- Directions:
Copy the journal text from "Tonight after dinner, instead" up to and including "sky right now.".

Anyway, at least the stove is fixed, so if I ever want to, I can do some cooking without worrying about scorching everything.
I thought the kitties were adjusting quite well - and they have - but somebody threw up on my bedroom rug after breakfast this morning, so I had two dirty rugs. They are heavy enough that I can't just wash one, so I got to wash them both.
I stopped to talk to friends who own the general store after dinner tonight, so I was late getting home, and I need to go to bed sometime before midnight tonight, so I will get this published.
May 14 Well, I seem determined to break the livecam. I decided today was the day to change software, so I downloaded Kabcam and installed it, and now I'm not sure it works either. We shall see tomorrow, I guess, since I've set up the camera to go off at 10:30. Might as well, since it's dark. Somehow, I always thought this webcam thing would be easier...Oh, well.
Tonight after dinner, instead of going home and doing not much, I drove up to the top of Brockway to watch the sunset and see if I could see any of the planets that are in the western sky right now.

- Information shown:
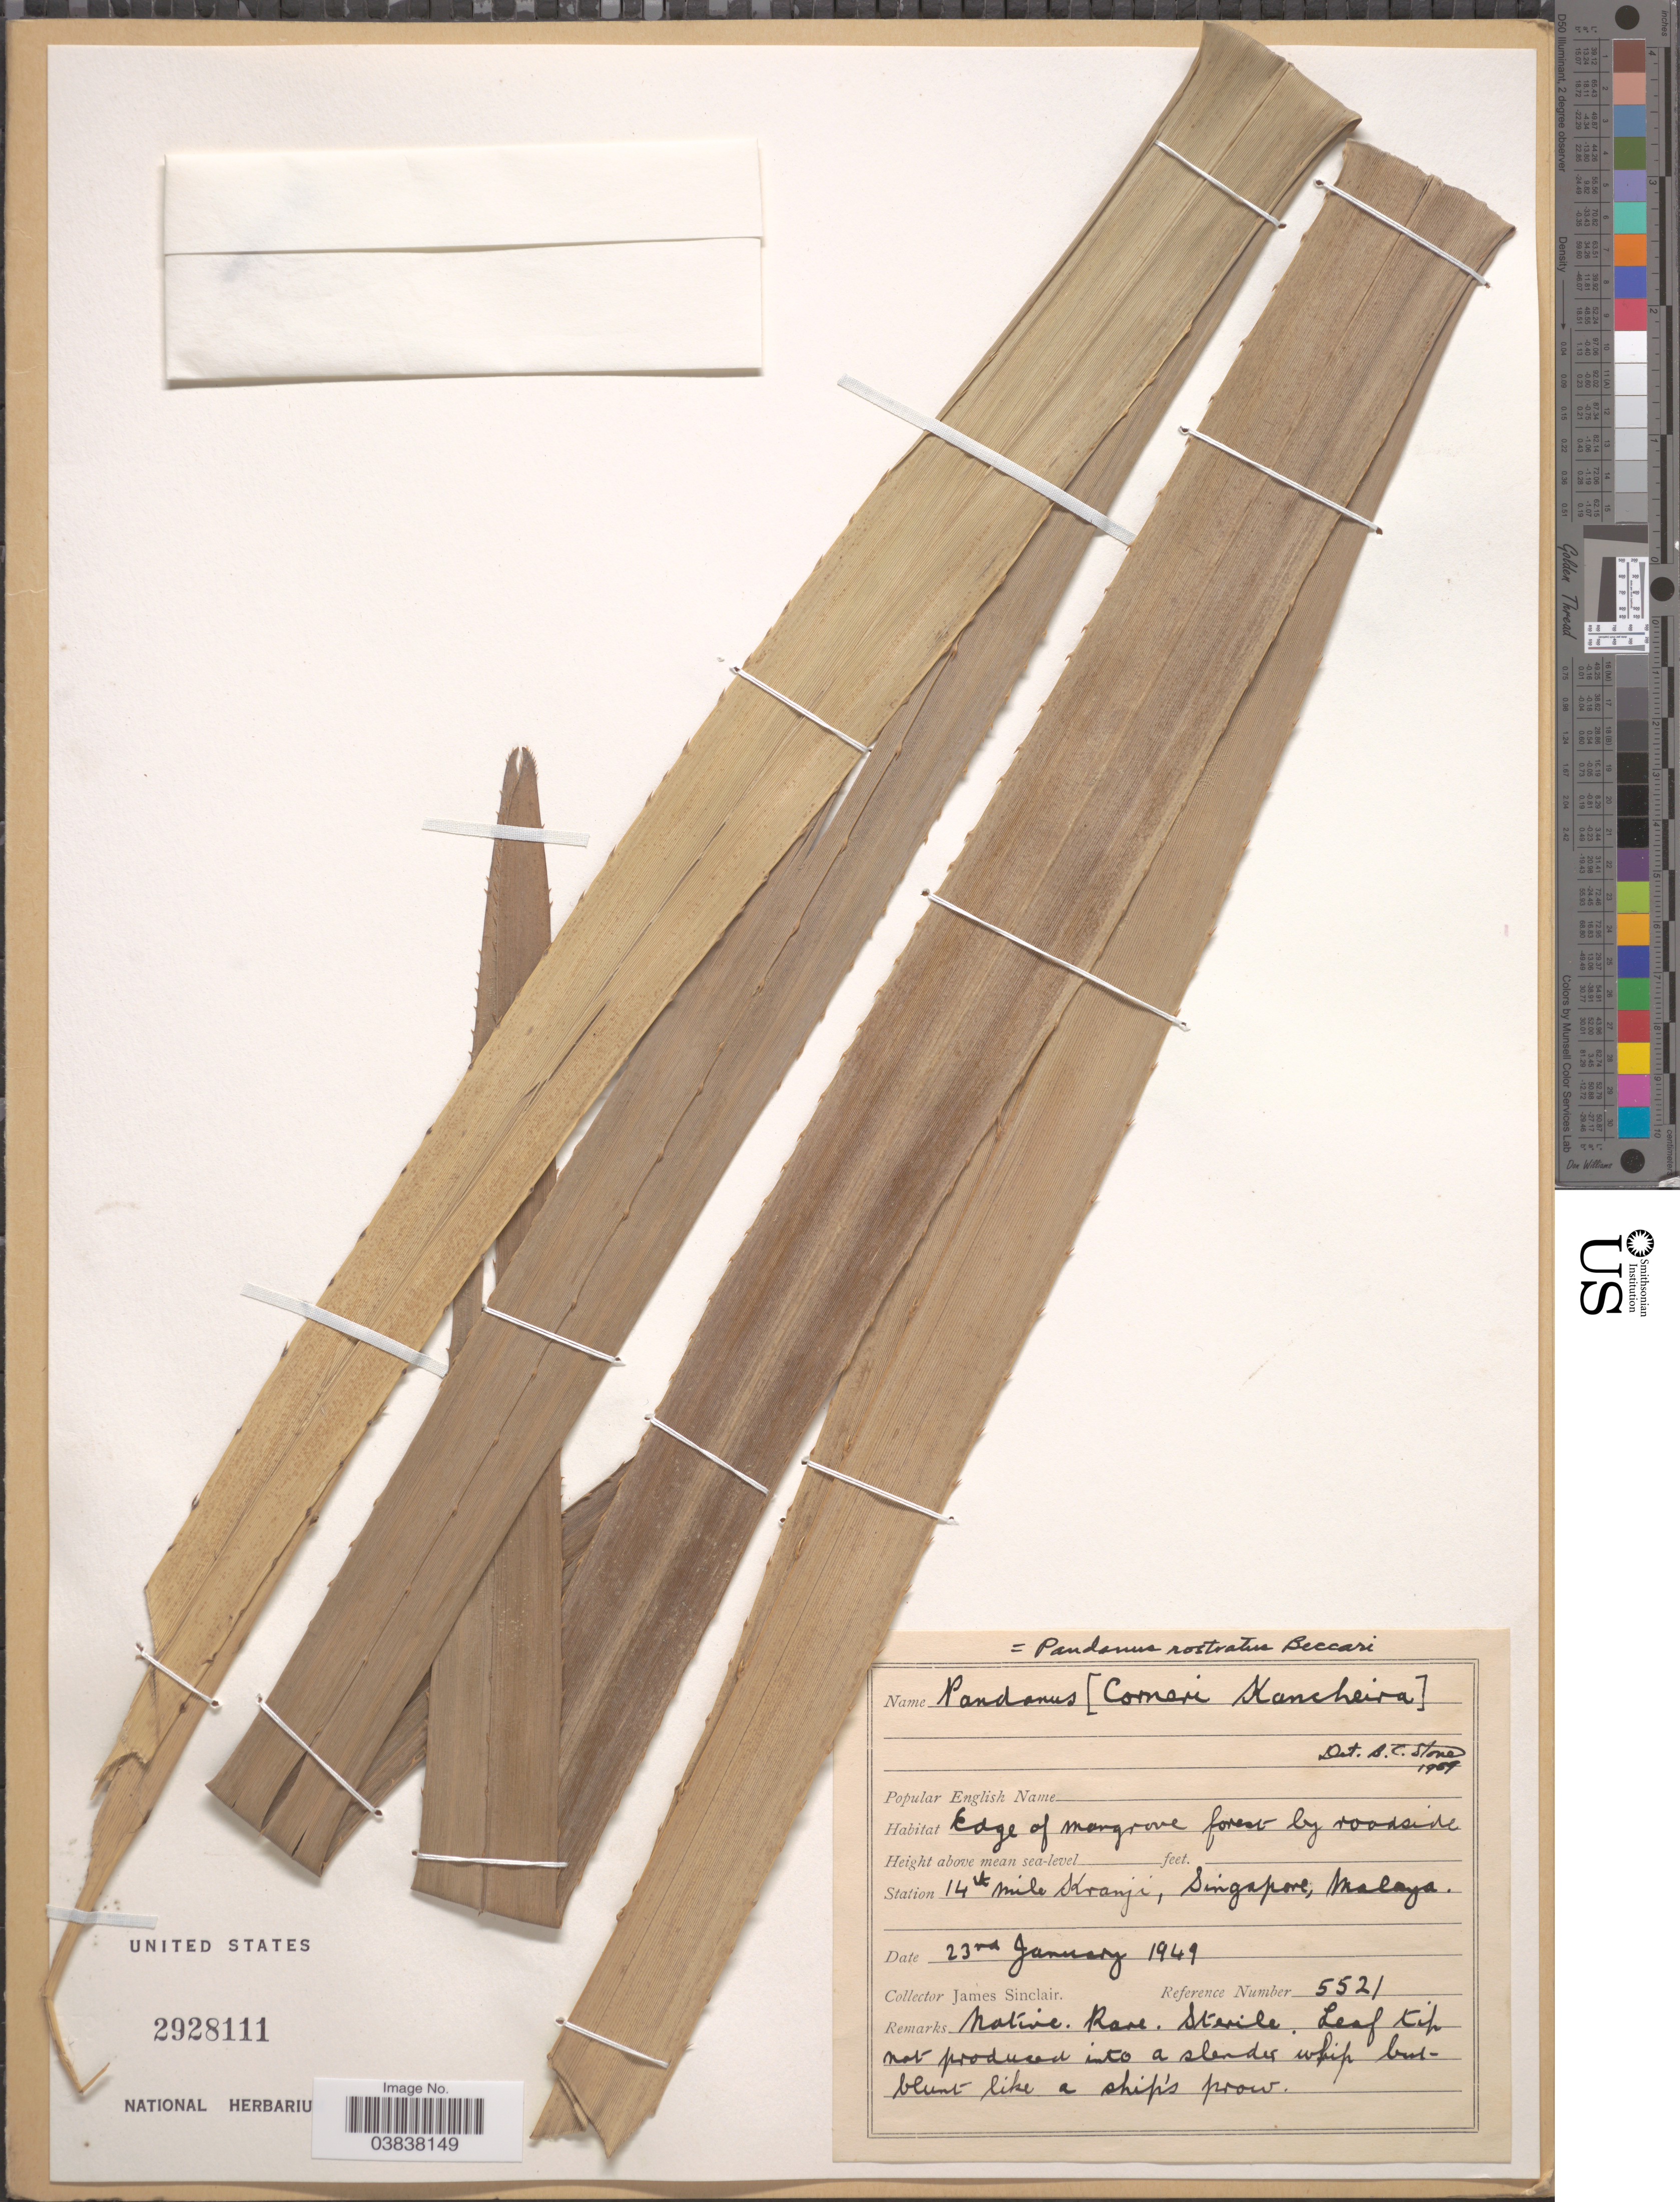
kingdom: Plantae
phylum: Tracheophyta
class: Liliopsida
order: Pandanales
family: Pandanaceae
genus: Pandanus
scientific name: Pandanus rostratus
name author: Martelli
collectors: J. Sinclair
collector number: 5521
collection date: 1949-01-23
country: Singapore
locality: Station. 14th mile Kranji, Malaya.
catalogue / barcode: US 2928111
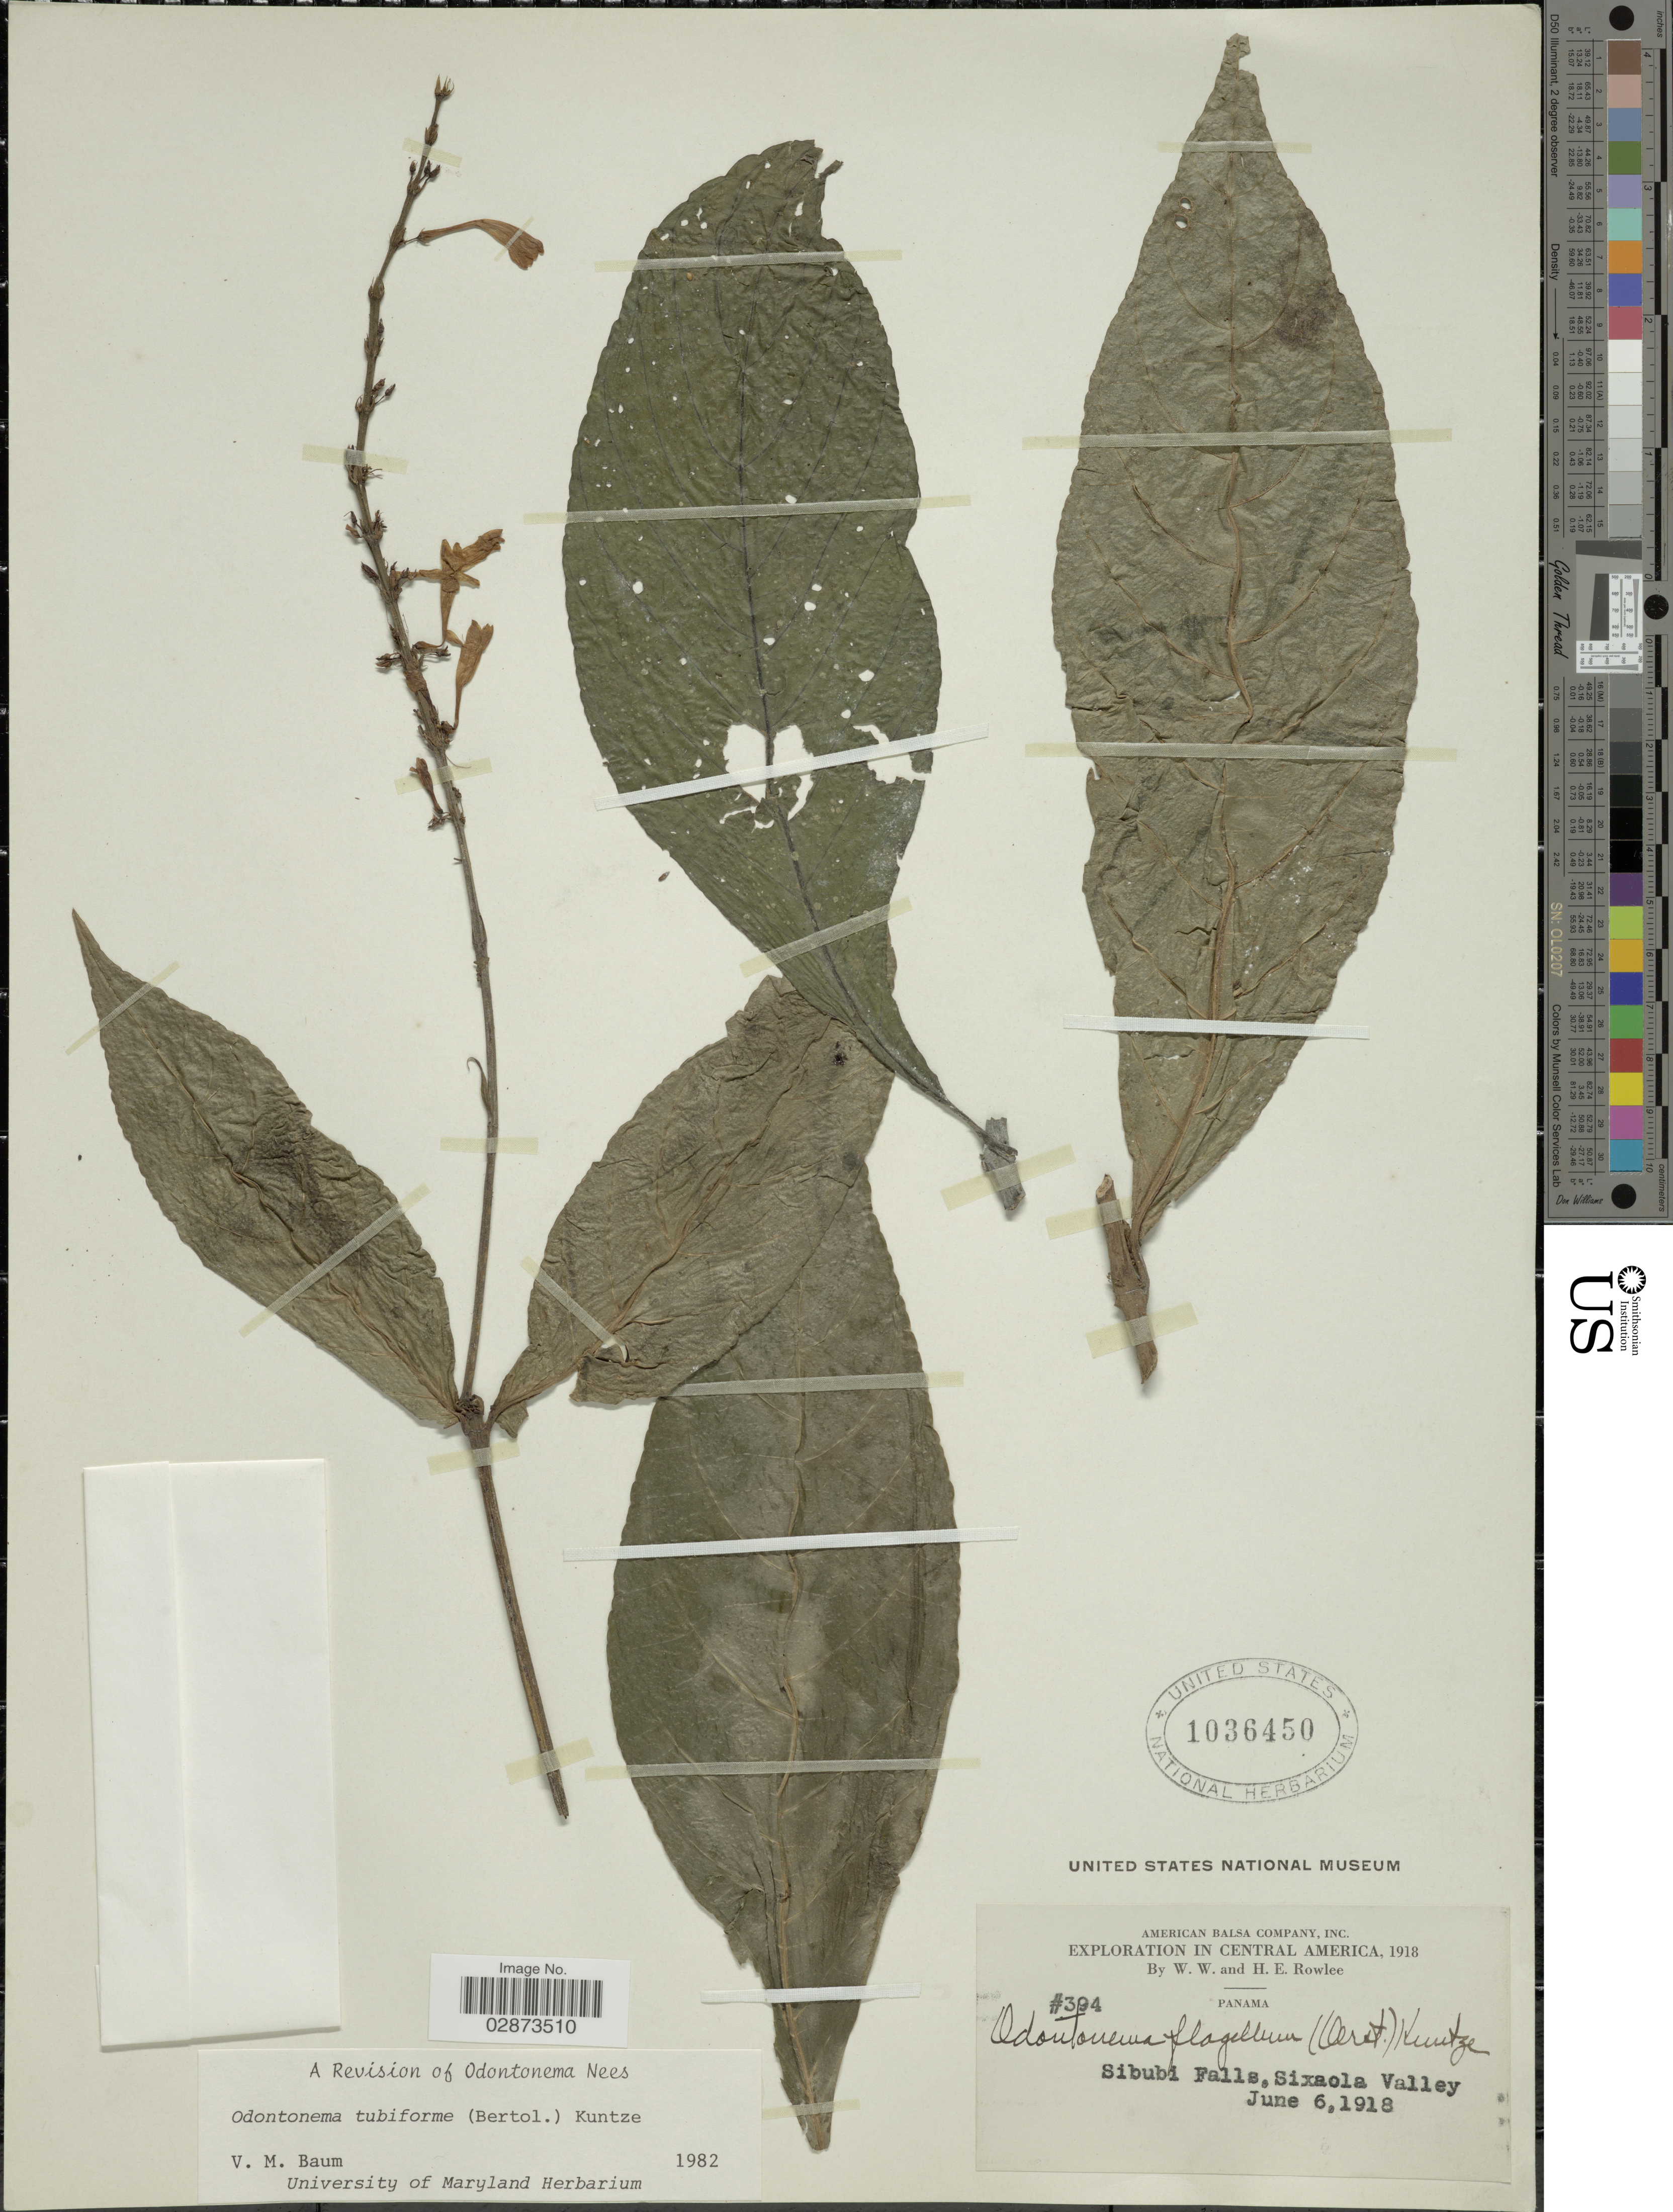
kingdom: Plantae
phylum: Tracheophyta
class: Magnoliopsida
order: Lamiales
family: Acanthaceae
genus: Odontonema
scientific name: Odontonema tubaeforme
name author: (Bertol.) Kuntze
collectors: W. W. Rowlee & H. E. Rowlee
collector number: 394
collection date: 1918-06-06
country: Panama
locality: Sibubi Falls, Sixaola Valley.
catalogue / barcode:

- Exercise result:
Tonight after dinner, instead of going home and doing not much, I drove up to the top of Brockway to watch the sunset and see if I could see any of the planets that are in the western sky right now.